RECORD SET:
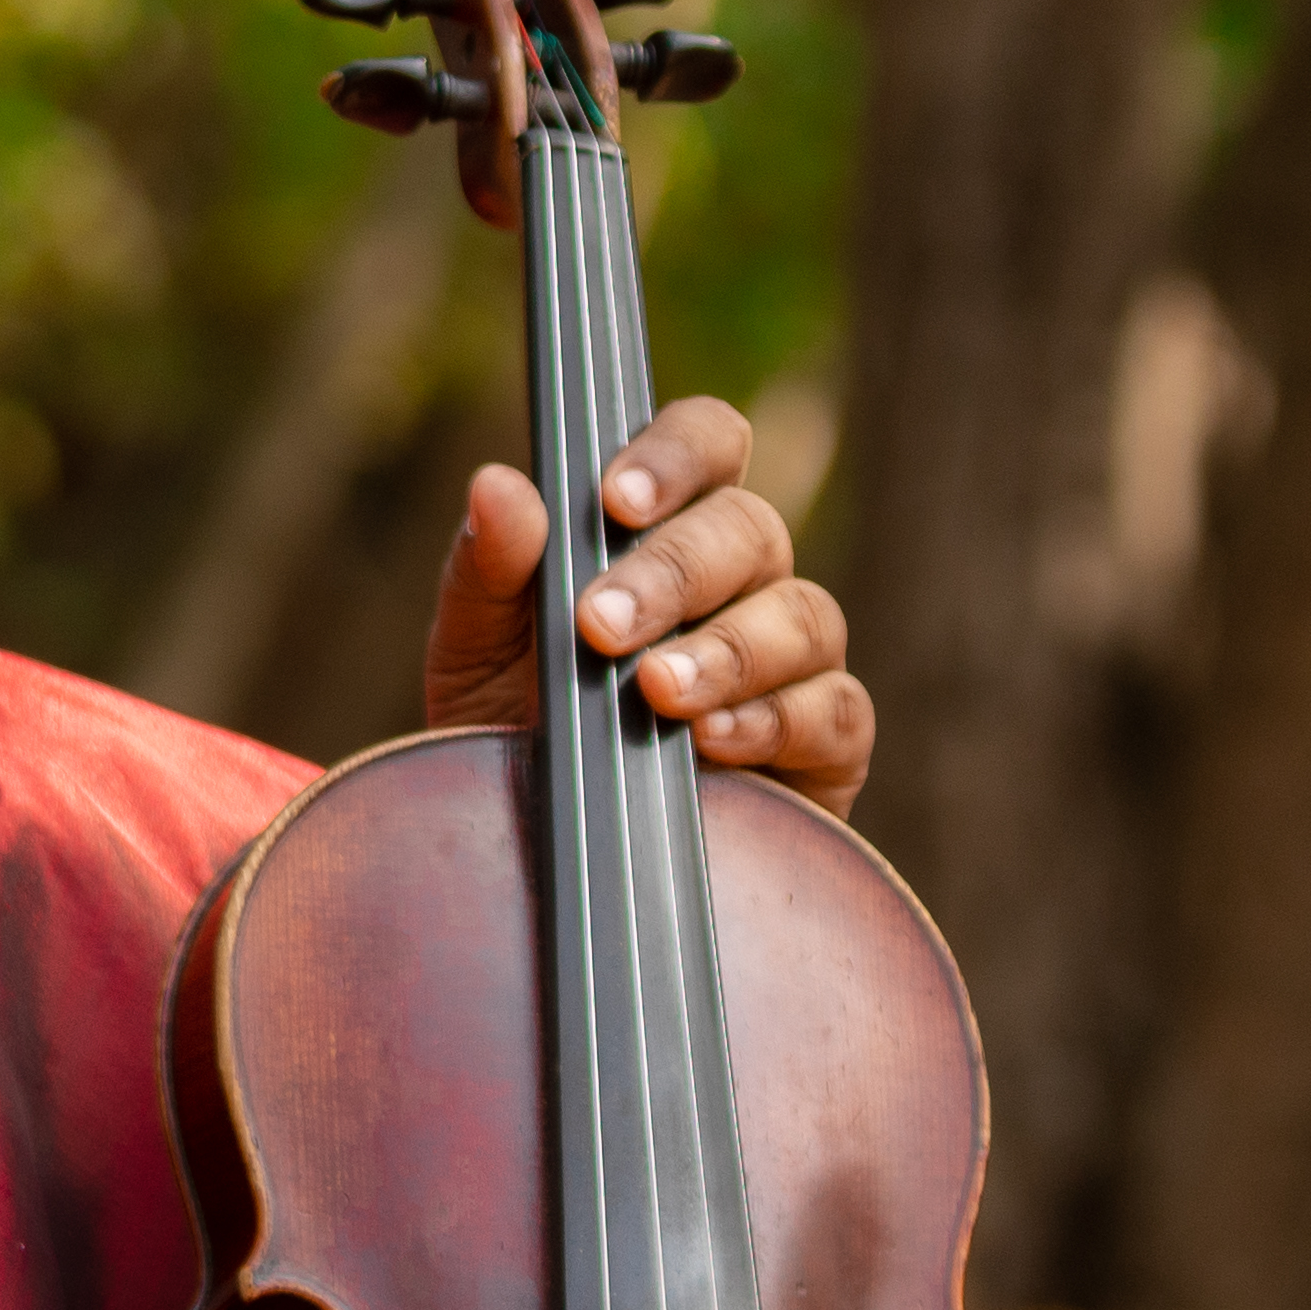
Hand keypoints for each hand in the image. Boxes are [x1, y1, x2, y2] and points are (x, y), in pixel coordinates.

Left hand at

---

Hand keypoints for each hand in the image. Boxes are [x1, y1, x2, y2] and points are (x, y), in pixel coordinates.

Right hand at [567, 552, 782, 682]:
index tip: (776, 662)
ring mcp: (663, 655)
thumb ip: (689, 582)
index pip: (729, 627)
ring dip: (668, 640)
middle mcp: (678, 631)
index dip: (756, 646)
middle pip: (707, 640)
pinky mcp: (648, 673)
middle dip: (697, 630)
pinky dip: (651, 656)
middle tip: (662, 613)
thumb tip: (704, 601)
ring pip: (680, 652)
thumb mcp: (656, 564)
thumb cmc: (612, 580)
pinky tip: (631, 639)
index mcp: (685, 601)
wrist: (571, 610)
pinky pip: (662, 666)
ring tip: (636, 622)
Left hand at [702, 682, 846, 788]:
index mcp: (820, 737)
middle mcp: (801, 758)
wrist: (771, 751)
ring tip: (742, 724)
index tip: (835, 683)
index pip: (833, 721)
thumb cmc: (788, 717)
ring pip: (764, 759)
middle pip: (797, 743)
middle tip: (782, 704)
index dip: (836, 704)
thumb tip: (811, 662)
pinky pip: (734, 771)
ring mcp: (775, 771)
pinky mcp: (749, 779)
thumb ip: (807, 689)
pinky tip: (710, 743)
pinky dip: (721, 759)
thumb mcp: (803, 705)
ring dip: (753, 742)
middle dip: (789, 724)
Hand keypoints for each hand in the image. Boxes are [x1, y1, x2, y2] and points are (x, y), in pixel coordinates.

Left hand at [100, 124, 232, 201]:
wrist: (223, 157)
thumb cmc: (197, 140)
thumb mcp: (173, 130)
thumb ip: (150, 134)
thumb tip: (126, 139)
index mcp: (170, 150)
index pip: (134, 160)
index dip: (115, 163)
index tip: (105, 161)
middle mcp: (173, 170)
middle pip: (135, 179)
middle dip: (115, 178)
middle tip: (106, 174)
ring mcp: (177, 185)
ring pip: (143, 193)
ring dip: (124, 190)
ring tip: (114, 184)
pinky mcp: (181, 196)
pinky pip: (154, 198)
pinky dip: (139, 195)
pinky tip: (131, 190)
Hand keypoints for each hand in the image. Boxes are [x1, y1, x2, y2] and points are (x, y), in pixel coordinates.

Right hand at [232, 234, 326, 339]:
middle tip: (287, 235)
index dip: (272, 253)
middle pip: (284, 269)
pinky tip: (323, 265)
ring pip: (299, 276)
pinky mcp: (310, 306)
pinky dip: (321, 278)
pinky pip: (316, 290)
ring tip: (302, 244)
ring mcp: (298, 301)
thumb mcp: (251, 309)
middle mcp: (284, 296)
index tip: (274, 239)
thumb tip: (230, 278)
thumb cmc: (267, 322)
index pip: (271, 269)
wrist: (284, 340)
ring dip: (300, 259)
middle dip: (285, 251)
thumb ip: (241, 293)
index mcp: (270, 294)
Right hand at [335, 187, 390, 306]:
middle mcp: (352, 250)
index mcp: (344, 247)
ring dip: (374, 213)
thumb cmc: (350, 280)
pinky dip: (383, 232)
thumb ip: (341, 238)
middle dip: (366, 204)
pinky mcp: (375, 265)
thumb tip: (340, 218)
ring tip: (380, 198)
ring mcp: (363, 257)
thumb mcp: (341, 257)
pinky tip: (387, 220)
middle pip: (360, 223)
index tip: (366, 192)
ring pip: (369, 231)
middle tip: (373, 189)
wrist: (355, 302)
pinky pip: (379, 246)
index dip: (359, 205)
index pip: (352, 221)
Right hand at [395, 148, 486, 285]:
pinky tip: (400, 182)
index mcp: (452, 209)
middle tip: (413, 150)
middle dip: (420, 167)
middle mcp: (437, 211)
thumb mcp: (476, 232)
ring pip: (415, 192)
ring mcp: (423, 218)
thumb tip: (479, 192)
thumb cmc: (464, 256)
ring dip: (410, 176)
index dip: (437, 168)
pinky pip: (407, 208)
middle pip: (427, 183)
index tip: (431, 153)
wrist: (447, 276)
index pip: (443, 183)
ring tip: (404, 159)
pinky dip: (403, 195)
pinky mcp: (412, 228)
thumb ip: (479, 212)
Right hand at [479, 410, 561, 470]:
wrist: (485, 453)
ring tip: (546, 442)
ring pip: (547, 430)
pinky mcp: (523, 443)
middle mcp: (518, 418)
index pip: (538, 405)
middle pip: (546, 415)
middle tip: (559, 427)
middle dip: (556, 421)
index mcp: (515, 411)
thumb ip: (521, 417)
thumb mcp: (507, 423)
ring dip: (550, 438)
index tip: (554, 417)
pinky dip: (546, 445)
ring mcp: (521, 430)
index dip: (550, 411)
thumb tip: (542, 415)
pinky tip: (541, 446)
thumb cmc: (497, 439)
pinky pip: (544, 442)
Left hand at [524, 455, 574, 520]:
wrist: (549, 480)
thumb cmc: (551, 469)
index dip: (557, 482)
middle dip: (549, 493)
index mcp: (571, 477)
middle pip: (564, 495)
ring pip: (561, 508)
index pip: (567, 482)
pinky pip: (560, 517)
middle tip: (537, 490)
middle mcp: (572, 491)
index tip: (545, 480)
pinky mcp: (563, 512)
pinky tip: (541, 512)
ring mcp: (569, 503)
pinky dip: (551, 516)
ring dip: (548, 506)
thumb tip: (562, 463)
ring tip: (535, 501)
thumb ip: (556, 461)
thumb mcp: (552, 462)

ASSIGNMENT: Using the data above, transcribe the lines that run from the line with "ring mcp: (363, 257)" to the line with "pinky dip: (403, 195)", both ends kept, and output nothing else.

SOLVED EXERCISE:
ring mcp: (363, 257)
thumb mcp: (341, 257)
pinky tip: (387, 220)
middle pip: (360, 223)
index tip: (366, 192)
ring pip: (369, 231)
middle tip: (373, 189)
wrist: (355, 302)
pinky pip: (379, 246)
index dip: (359, 205)
index pip: (352, 221)
Right hand at [395, 148, 486, 285]:
pinky tip: (400, 182)
index mcp: (452, 209)
middle tip: (413, 150)
middle dip: (420, 167)
middle mcp: (437, 211)
thumb mcp: (476, 232)
ring pip: (415, 192)
ring mcp: (423, 218)
thumb tip: (479, 192)
thumb cmc: (464, 256)
ring dip: (410, 176)
index dip: (437, 168)
pinky pip: (407, 208)
middle pip: (427, 183)
index tip: (431, 153)
wrist: (447, 276)
index pip: (443, 183)
ring tip: (404, 159)
pinky dip: (403, 195)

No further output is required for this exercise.